In his book, Berger explains the idea of the Trojan Horse, which derives from the Greek Trojan Horse, and means “beware of Greeks baring gifts.” Advertisements can trick you into buying their products because they only talk about the positive of their products. There’s never an advertisement speaking on their products faults or negative reviews. This relates to the video above because Pepsi is showing you that if you drink their product you might be able to have the same ability as Jeff Gordon and be able to whip around a Chevy Camero the same way he has. Unfortunately Pepsi will not be able to do any of that for you. It may quench your thirst in an unhealthy manner, but that’s about it.
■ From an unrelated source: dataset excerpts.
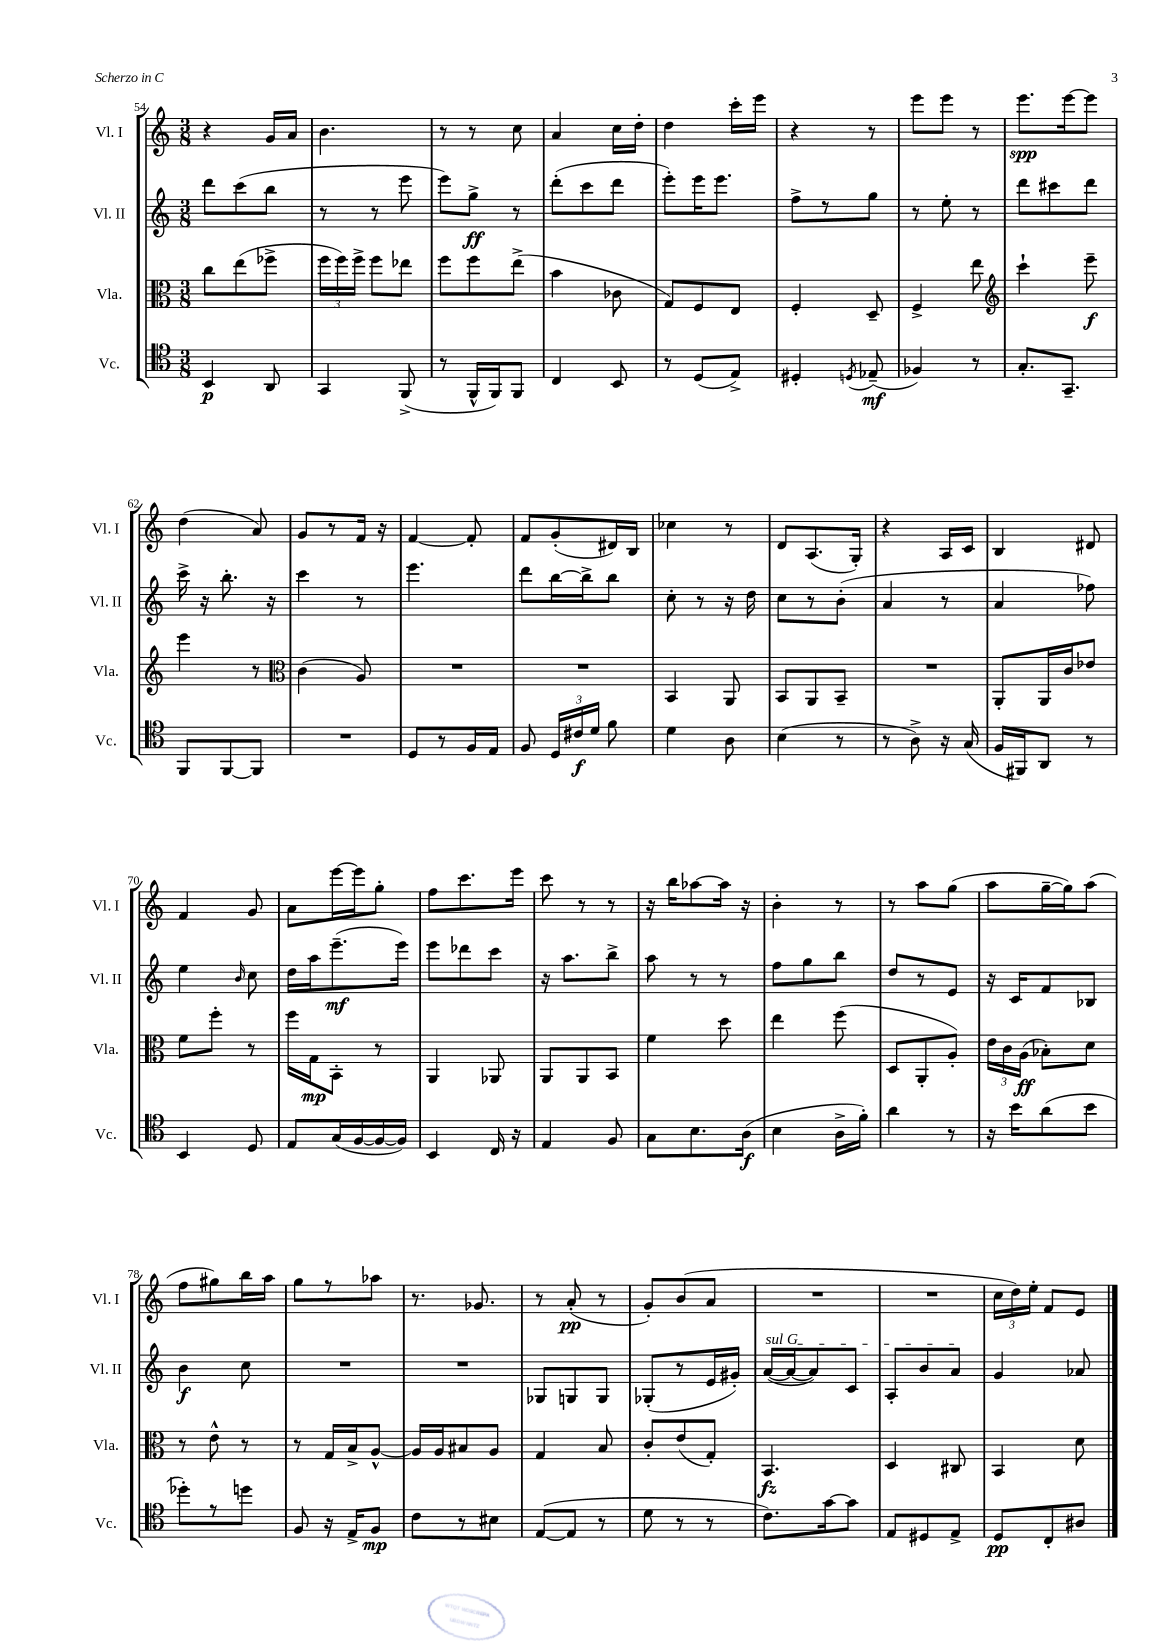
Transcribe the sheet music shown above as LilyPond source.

<<
\new StaffGroup <<
\new Staff = "s0" \with { instrumentName = "Vl. I" shortInstrumentName = "Vl. I" } {
    \clef treble \key c \major \numericTimeSignature \time 3/8
    \autoBeamOff r4 g'16[ a'16] |
    b'4. |
    r8 r8 c''8 |
    a'4 c''16[ d''16]-. |
    d''4 c'''16[-. e'''16] |
    r4 r8 |
    e'''8[ e'''8] r8 |
    e'''8.[\spp e'''16~ e'''8] |
    d''4( a'8) |
    g'8[ r8 f'16] r16 |
    f'4~ f'8-. |
    f'8[ g'8-.( dis'16) b16] |
    ces''4 r8 |
    d'8[ a8.( g16]-.) |
    r4 a16[ c'16] |
    b4 dis'8 |
    f'4 g'8 |
    a'8[ e'''16~ e'''16 g''8]-. |
    f''8[ c'''8. e'''16] |
    c'''8 r8 r8 |
    r16 b''16[ aes''8~ aes''16] r16 |
    b'4-. r8 |
    r8 a''8[ g''8]( |
    a''8[ g''16~-- g''16) a''8]( |
    f''8[ gis''8) b''16 a''16] |
    g''8[ r8 aes''8] |
    r8. ges'8. |
    r8 a'8-.\pp( r8 |
    g'8[-.) b'8( a'8] |
    R4. |
    R4. |
    \tuplet 3/2 { c''16[ d''16) e''16]-. } f'8[ e'8] \bar "|." |
}
\new Staff = "s1" \with { instrumentName = "Vl. II" shortInstrumentName = "Vl. II" } {
    \clef treble \key c \major \numericTimeSignature \time 3/8
    \autoBeamOff d'''8[ c'''8( b''8] |
    r8 r8 e'''8 |
    e'''8[) g''8]->\ff r8 |
    d'''8[-.( c'''8 d'''8] |
    e'''8[-.) e'''16 e'''8.] |
    f''8[-> r8 g''8] |
    r8 e''8-. r8 |
    d'''8[ cis'''8 d'''8] |
    c'''16-> r16 b''8.-. r16 |
    c'''4 r8 |
    e'''4. |
    d'''8[ b''16~ b''16-> b''8] |
    c''8-. r8 r16 d''16 |
    c''8[ r8 b'8]-.( |
    a'4 r8 |
    a'4 fes''8) |
    e''4 \grace { b'16 } c''8 |
    d''16[ a''16 e'''8.--\mf( e'''16]) |
    e'''8[ des'''8 c'''8] |
    r16 a''8.[ b''8]-> |
    a''8 r8 r8 |
    f''8[ g''8 b''8] |
    d''8[ r8 e'8] |
    r16 c'16[ f'8 bes8] |
    b'4\f c''8 |
    R4. |
    R4. |
    ges8[ g8 g8] |
    ges8[-.( r8 e'16 gis'16]-.) |
    \once \override TextSpanner.bound-details.left.text = \markup { \italic "sul G" } a'16[~\startTextSpan( a'16~ a'8) c'8] |
    a8[-. b'8 a'8]\stopTextSpan |
    g'4 aes'8 \bar "|." |
}
\new Staff = "s2" \with { instrumentName = "Vla." shortInstrumentName = "Vla." } {
    \clef alto \key c \major \numericTimeSignature \time 3/8
    \autoBeamOff c''8[ e''8( fes''8]-> |
    \tuplet 3/2 { f''16[ f''16) f''16]-> } f''8[ ees''8] |
    f''8[ f''8 e''8]->( |
    b'4 ces'8 |
    g8[) f8 e8] |
    f4-. d8-- |
    f4-> e''8 |
    \clef treble c'''4-! e'''8--\f |
    e'''4 r8 |
    \clef alto c'4( a8) |
    R4. |
    R4. |
    b,4 a,8 |
    b,8[ a,8 b,8]-- |
    R4. |
    a,8[-. a,16 c'16 ees'8] |
    f'8[ f''8]-. r8 |
    f''16[ g16\mp b,8]-. r8 |
    a,4 aes,8 |
    a,8[ a,8 b,8] |
    f'4 d''8 |
    e''4 f''8( |
    d8[ a,8-. a8]-.) |
    \tuplet 3/2 { e'16[ c'16 a16]\ff( } bes8[-.) d'8] |
    r8 e'8-^ r8 |
    r8 g16[ b16-> a8]~-^ |
    a16[ a16 bis8 a8] |
    g4 b8 |
    c'8[-. e'8( g8]-.) |
    b,4.\fz |
    d4 cis8 |
    b,4 d'8 \bar "|." |
}
\new Staff = "s3" \with { instrumentName = "Vc." shortInstrumentName = "Vc." } {
    \clef tenor \key c \major \numericTimeSignature \time 3/8
    \autoBeamOff b,4\p a,8 |
    g,4 f,8->( |
    r8 f,16[-^ f,16) f,8] |
    c4 b,8 |
    r8 d8[( e8]->) |
    dis4-. \acciaccatura { d8 } ees8--\mf( |
    fes4) r8 |
    g8.[-. g,8.]-- |
    f,8[ f,8~ f,8] |
    R4. |
    d8[ r8 f16 e16] |
    f8 \tuplet 3/2 { d16[ cis'16\f d'16] } f'8 |
    d'4 a8 |
    b4( r8 |
    r8 a8->) r16 g16( |
    f16[ fis,16) a,8] r8 |
    b,4 d8 |
    e8[ g16( f16~ f16~ f16]) |
    b,4 c16 r16 |
    e4 f8 |
    g8[ b8. a16]\f( |
    b4 a16[-> f'16]-.) |
    a'4 r8 |
    r16 b'16[ a'8( b'8] |
    des''8[-.) r8 d''8] |
    f8 r16 e16[-> f8]\mp |
    c'8[ r8 bis8] |
    e8[~( e8] r8 |
    d'8 r8 r8 |
    c'8.[) g'16~ g'8] |
    e8[ dis8 e8]-> |
    d8[\pp c8-. ais8] \bar "|." |
}
>>
>>
\layout { \context { \Score currentBarNumber = #54 } }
In terms of effectiveness, I do believe that the video was effective in getting across the message that people should buy Pepsi. The video was entertaining enough to capture 40,576,123 people’s attention to watch the video, and I believe at least 1-3 out of 10 people went out and bought some Pepsi product after they saw the video.
The video consisted of Jeff Gordon being disguised as anyone other than him, and he went to a car dealership as if he’s looking for a car. Then as he speaks with one of the employees they decide to go on a test drive, and at first it looked like he couldn’t handle the car well, then he just takes off in the car driving recklessly, but actually being very in control of the car around a test driving course and parking the car back at the dealership. Once they got back to the dealership the employee is blistering mad and threatens to call the police. That’s when Jeff Gordon reveals that it’s him and it’s a prank video for Pepsi. The video fulfills 3 of the steps in STEPPS and clearly validating its viral status. Social Currency: the video is very interesting because the concept of Jeff Gordon dressing up as a normal person and driving as he did on test drive randomly. So instantly people will want to watch it because of that. It uses Triggers like the Camero and Pepsi so that you can remember this commercial and either the car or the soda will trigger one another in context of which one you see. Stories: this creates an interesting story you can tell someone when either a Camero or Pepsi gets brought up. Even if it’s a conversation on a recent or cool video someone has watched recently the experience can spark an interesting conversation. It did however, struggle with Emotion. This video did not do well with grabbing people’s emotions for the majority. It was just a cool video to watch. Also Practical Value was one it did not hit at all. Watching Jeff Gordon drive like a mad man isn’t very practical in everyday life. Pepsi didn’t make a commercial explaining how their product or this activity could have any practical value in everyday life.
This is how the STEPPS process by Jonah Berger can be used to determine how things become viral or popular in today’s culture.